In the material below, find the line that contains "input wire[31:0] in_E;" and the line that contains "always @(posedge Clock)", then write out exactly those two lines and everything between them.

>>>>>

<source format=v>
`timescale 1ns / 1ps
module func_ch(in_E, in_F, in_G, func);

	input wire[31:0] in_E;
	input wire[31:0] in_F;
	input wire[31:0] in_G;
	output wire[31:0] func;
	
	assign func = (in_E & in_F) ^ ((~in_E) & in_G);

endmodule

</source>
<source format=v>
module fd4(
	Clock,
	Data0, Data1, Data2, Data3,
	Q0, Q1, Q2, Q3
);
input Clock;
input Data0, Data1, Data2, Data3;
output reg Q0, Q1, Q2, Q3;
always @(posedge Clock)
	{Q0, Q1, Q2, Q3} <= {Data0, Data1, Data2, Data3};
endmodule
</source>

<<<<<
>>>>>

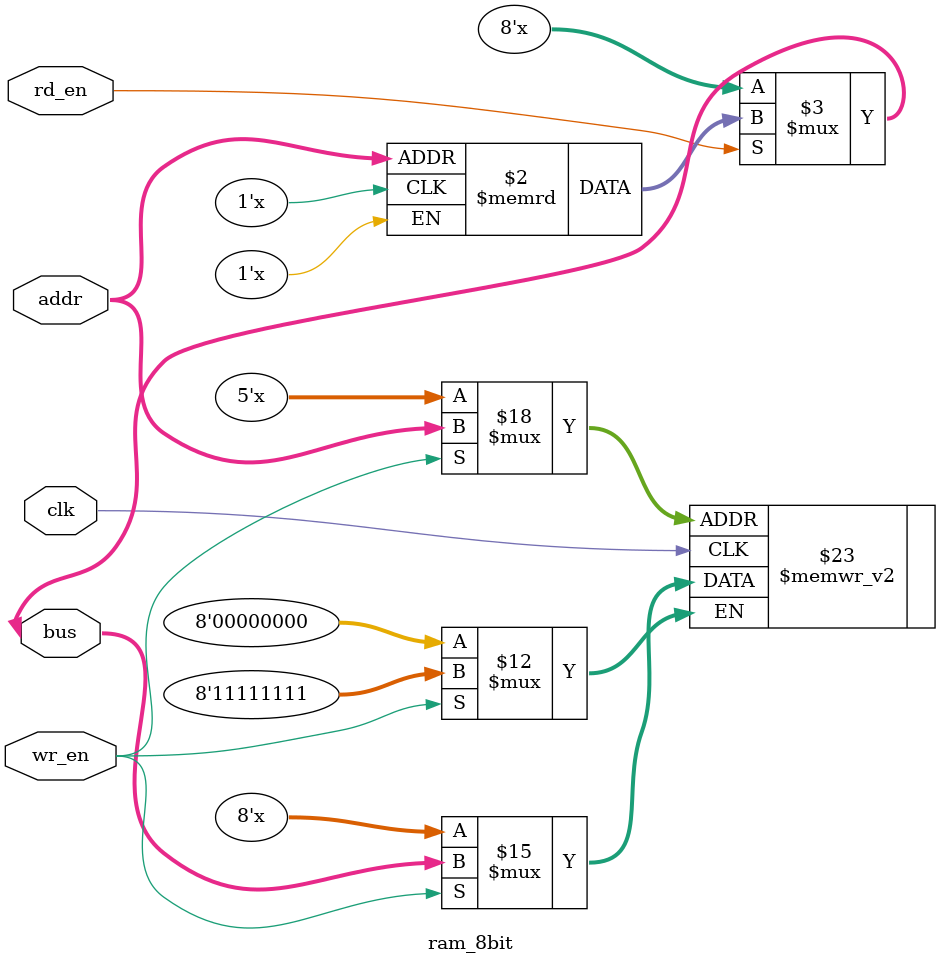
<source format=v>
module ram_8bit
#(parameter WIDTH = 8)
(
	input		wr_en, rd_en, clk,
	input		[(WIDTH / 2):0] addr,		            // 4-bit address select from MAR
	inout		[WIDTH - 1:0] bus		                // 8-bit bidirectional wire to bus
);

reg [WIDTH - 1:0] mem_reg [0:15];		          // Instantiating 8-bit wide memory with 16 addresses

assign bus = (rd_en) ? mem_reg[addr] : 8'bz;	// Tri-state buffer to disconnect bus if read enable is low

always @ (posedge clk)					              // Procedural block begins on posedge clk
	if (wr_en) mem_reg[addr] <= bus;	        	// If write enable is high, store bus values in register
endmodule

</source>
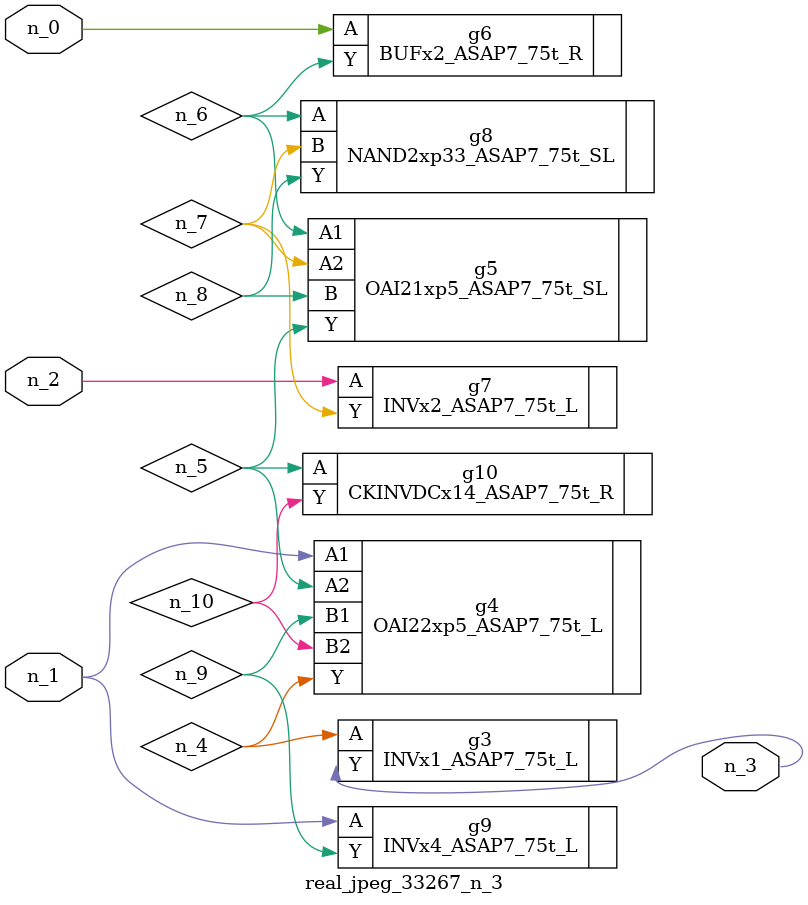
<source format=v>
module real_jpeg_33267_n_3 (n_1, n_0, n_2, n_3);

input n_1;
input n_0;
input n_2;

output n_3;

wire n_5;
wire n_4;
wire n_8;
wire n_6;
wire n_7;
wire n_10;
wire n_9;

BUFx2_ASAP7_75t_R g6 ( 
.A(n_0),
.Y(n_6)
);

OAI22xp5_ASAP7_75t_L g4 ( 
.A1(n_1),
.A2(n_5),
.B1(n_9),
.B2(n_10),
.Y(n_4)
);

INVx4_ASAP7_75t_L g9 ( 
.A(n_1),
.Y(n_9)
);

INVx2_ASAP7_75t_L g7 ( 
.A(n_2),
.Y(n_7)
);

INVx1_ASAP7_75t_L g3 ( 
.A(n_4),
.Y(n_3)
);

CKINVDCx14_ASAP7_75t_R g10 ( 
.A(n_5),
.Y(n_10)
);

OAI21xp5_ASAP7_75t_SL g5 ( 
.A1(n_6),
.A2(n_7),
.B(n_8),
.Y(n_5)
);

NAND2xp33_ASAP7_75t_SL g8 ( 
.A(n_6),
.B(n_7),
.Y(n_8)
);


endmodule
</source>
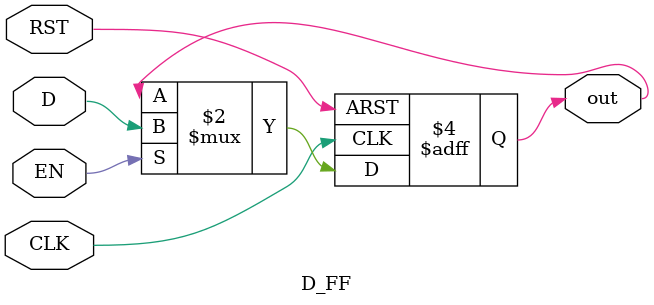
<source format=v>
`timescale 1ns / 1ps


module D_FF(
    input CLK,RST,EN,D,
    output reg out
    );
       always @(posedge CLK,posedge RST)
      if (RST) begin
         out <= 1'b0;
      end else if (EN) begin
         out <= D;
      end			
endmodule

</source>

<<<<<

*Response for this exercise*
	input wire[31:0] in_E;
	input wire[31:0] in_F;
	input wire[31:0] in_G;
	output wire[31:0] func;
	
	assign func = (in_E & in_F) ^ ((~in_E) & in_G);

endmodule

</source>
<source format=v>
module fd4(
	Clock,
	Data0, Data1, Data2, Data3,
	Q0, Q1, Q2, Q3
);
input Clock;
input Data0, Data1, Data2, Data3;
output reg Q0, Q1, Q2, Q3;
always @(posedge Clock)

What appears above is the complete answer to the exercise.